It's About the Interpreter… And More
by Allan R. Bevere
Recently, I went to the Cleveland Museum of Art with my daughter, Alyssa to see a special exhibit. If you love art museums and find yourself in Cleveland, Ohio you need to put its art museum on your itinerary. It is one of the best art museums in the country and, except for special exhibits, it is always free.
One of my favorite paintings can be found in Cleveland’s art museum—Frederic Church’s, “Twilight in the Wilderness” (pictured left). Church painted this masterpiece depicting twilight in the American West in 1860. What Church meant to portray in this painting was known only to Church, but that has not stopped the painting’s admirers from speculating as to what the artist wanted to communicate.
Some see in the painting an optimistic view of America’s future with the so-called “westward expansion,” and even though it is twilight, it signifies that a better day is dawning. Others see exactly the opposite. In 1860, Civil War was only a year away; and even though no one was sure at that time war would be the result over the issue of slavery that no one in the country could any longer ignore, many were seeing ominous signs on the horizon. Perhaps, therefore, Church was emphasizing the twilight—that a darkness was about to envelop the United States with the bright colors of the sky highlighting the good days that were about to pass from the scene.[ene_ptp]

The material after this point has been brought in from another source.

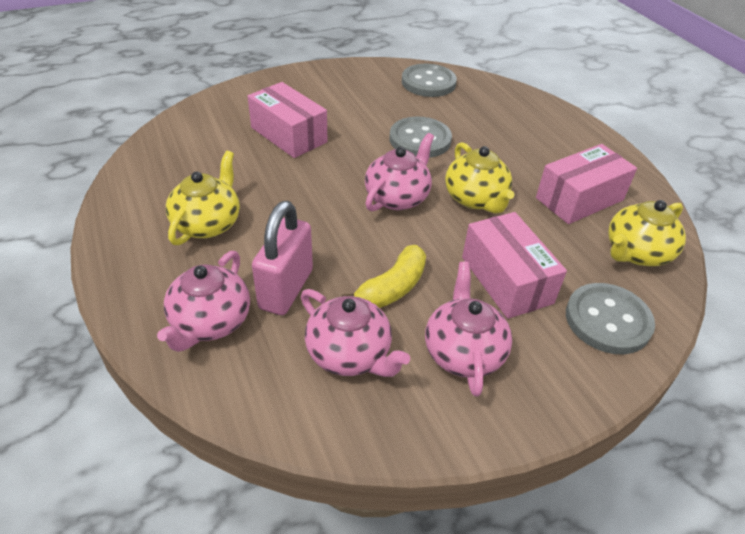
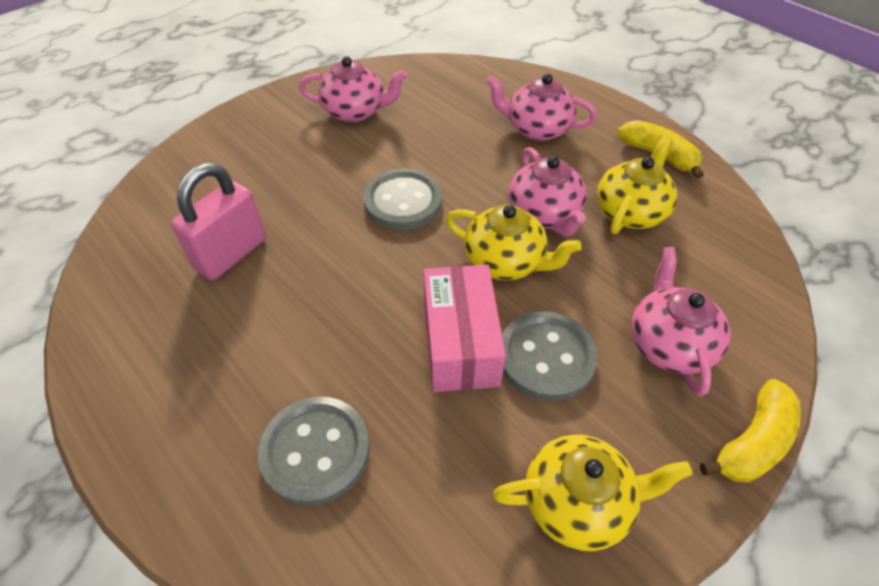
pink box: [248,82,327,158] [462,212,567,319] [536,144,637,224] = 3 -> [423,265,506,392] = 1
yellow banana: [342,245,426,308] = 1 -> [617,120,704,179] [700,379,801,483] = 2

Whatever Church was trying to portray and no matter what others may see in this magnificent painting, one thing is clear; those who perceive are just as significant as the one who paints what is perceived, just as those who interpret written texts are just as important as the one who wrote the text. It is impossible to divorce the interpreter from the interpreter’s own context in order to render an “objective” interpretation. That is not to say that the “original” context of what was painted or written is unimportant. Nor is the intention of the artist or the author insignificant, and though such intention may be quite difficult to discover, it is a worthy endeavor all the same. But just as we cannot extrapolate “ourselves” from any of our experiences in life in order to have the view from nowhere, so we cannot get out of our own interpretive skin when gazing at paintings in an art museum or in reading a novel or the newspaper or in studying the Scripture in order to give an interpretation that is… well… free from interpretation.

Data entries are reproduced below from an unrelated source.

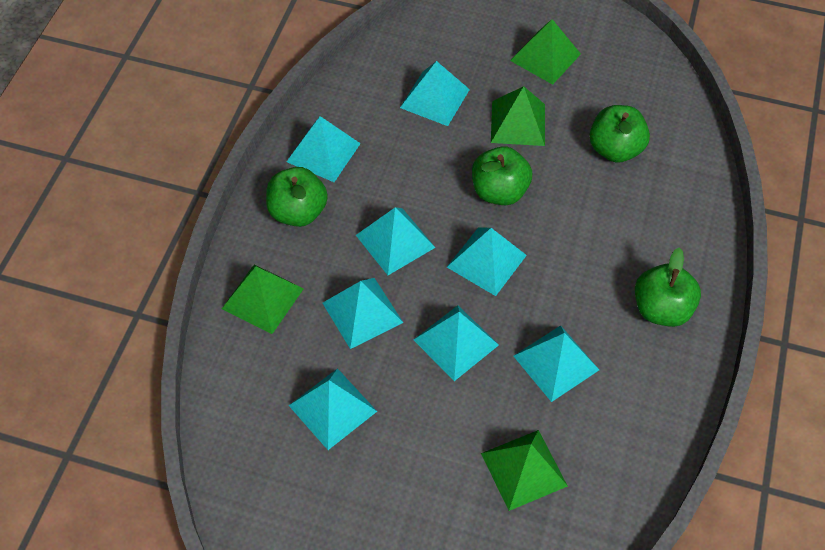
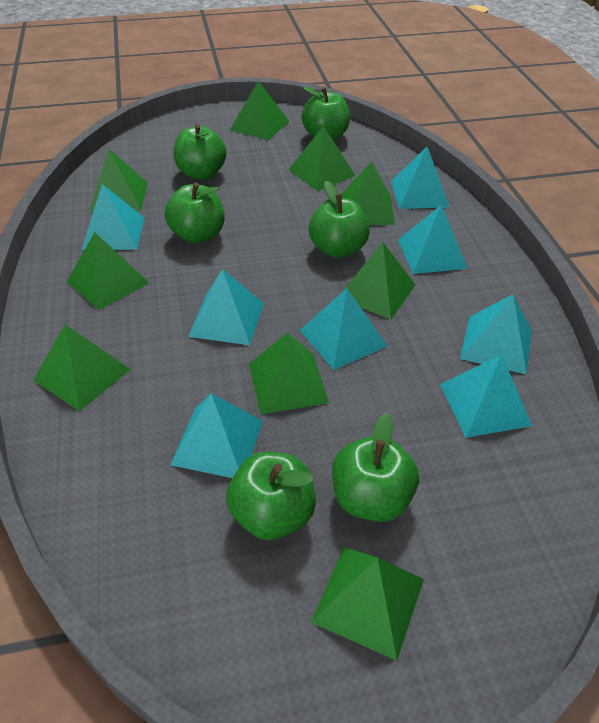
green apple: [266,167,328,227] [472,146,532,205] [590,105,650,163] [635,248,701,327] = 4 -> [165,182,225,243] [174,124,226,179] [226,452,316,540] [301,86,350,140] [309,181,370,258] [332,412,419,522] = 6
green pyramid: [222,264,304,334] [481,430,568,511] [491,86,545,146] [510,19,581,85] = 4 -> [33,324,130,411] [67,232,149,310] [89,149,148,211] [230,81,289,141] [249,333,329,414] [288,126,355,191] [311,547,424,661] [341,242,415,319] [342,161,395,225] = 9

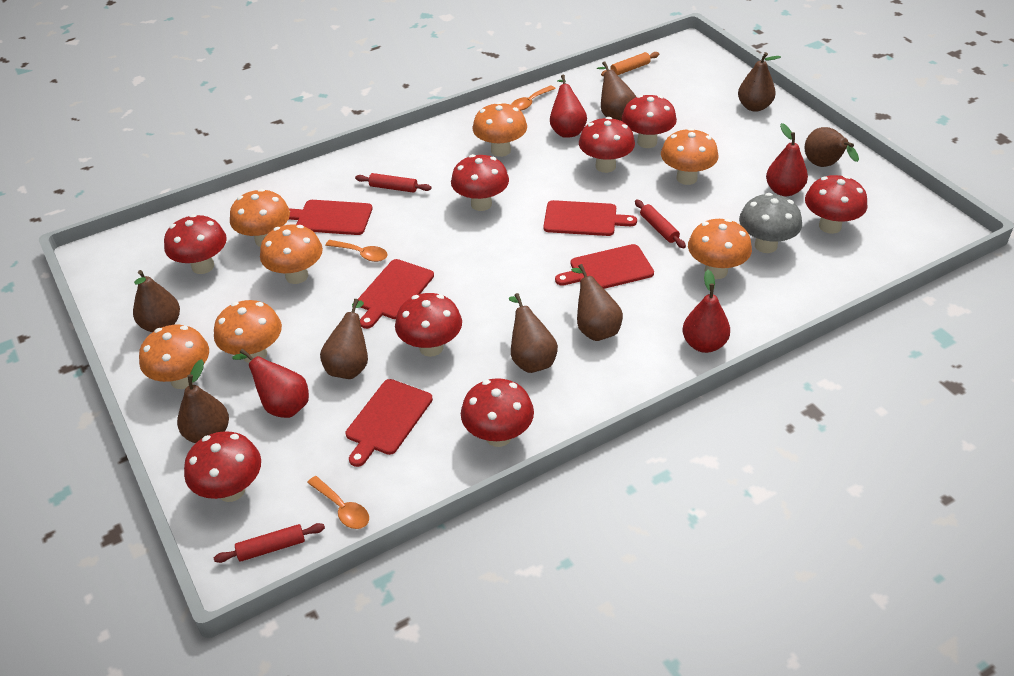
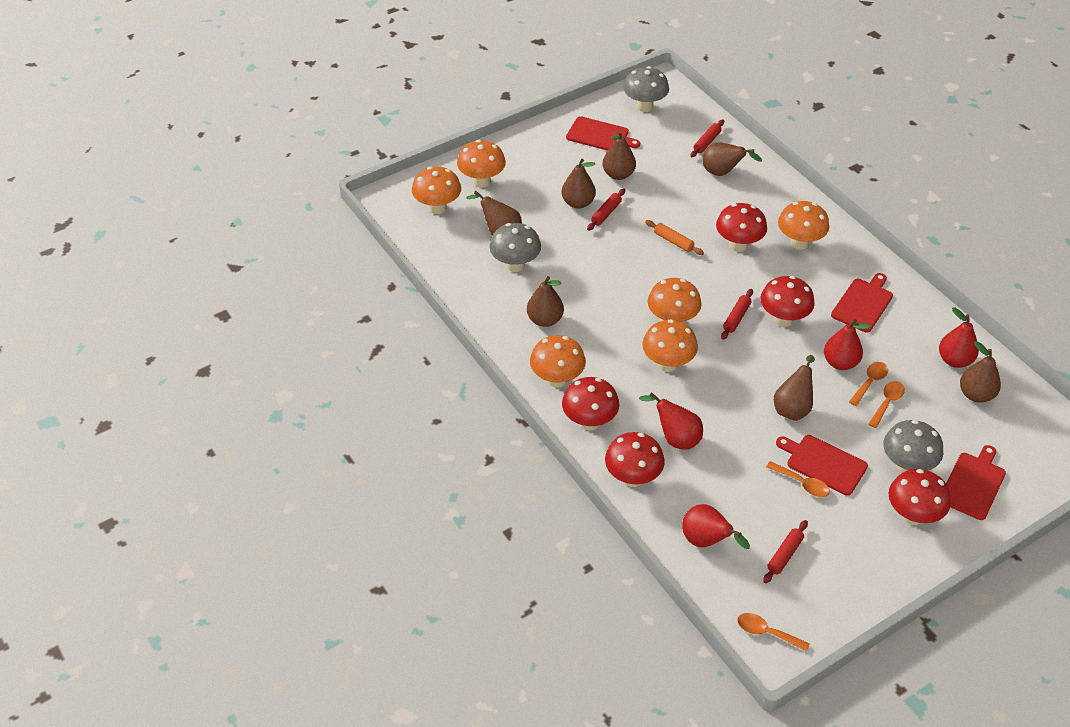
brown pear: [133,270,180,332] [177,359,229,443] [320,299,368,379] [509,293,558,373] [571,264,623,341] [597,61,636,121] [738,52,781,112] [805,127,859,167] = 8 -> [466,191,522,236] [527,276,564,327] [562,159,596,209] [602,131,636,180] [702,142,762,176] [774,355,815,421] [960,341,1001,403] = 7
grey mushroom: [739,193,802,253] = 1 -> [490,223,541,272] [623,66,669,112] [883,420,943,473] = 3
orange mushroom: [139,325,209,389] [214,300,282,363] [230,189,290,247] [260,224,323,284] [473,102,527,157] [661,128,719,185] [688,218,752,279] = 7 -> [412,166,461,214] [457,140,506,188] [530,335,586,388] [642,319,698,372] [648,278,701,322] [778,201,829,250] = 6
orange spoon: [307,476,369,529] [325,240,388,262] [511,85,556,111] = 3 -> [737,613,810,652] [766,461,830,497] [849,362,888,406] [868,381,905,428] = 4
red cutting board: [289,200,373,235] [346,379,433,467] [358,259,434,329] [543,200,637,236] [555,244,654,289] = 5 -> [566,116,640,151] [776,435,868,496] [831,273,893,332] [946,445,1006,520] = 4
red mushroom: [164,214,227,274] [184,431,261,502] [395,293,462,357] [451,154,509,211] [461,378,534,447] [579,117,635,173] [622,95,677,148] [805,175,867,234] = 8 -> [562,377,619,430] [605,432,665,487] [716,203,767,252] [760,276,815,327] [889,469,951,525] = 5
red rolling pin: [214,523,325,563] [355,173,431,193] [635,199,686,248] = 3 -> [587,188,625,231] [691,119,724,157] [721,289,753,340] [763,520,808,583] = 4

This is not to suggest that all interpretations are created equal, that one reading of a text is just as valid as another. We don’t live life that way, treating the interpretation of STOP signs as up to each individual driver, and neither should we employ such a “relative” hermeneutic. But we must understand that when we engage in interpretation we engage ourselves, who we are in all of our experience.
Focus does indeed determine reality, but it is a good thing to question whether we have focused on the right things when we engage in the hermeneutical endeavor. The interpreter cannot extrapolate herself from reality, but she must also understand that reality is larger than her own context.
In hermeneutics it is about the interpreter, but it is also about more.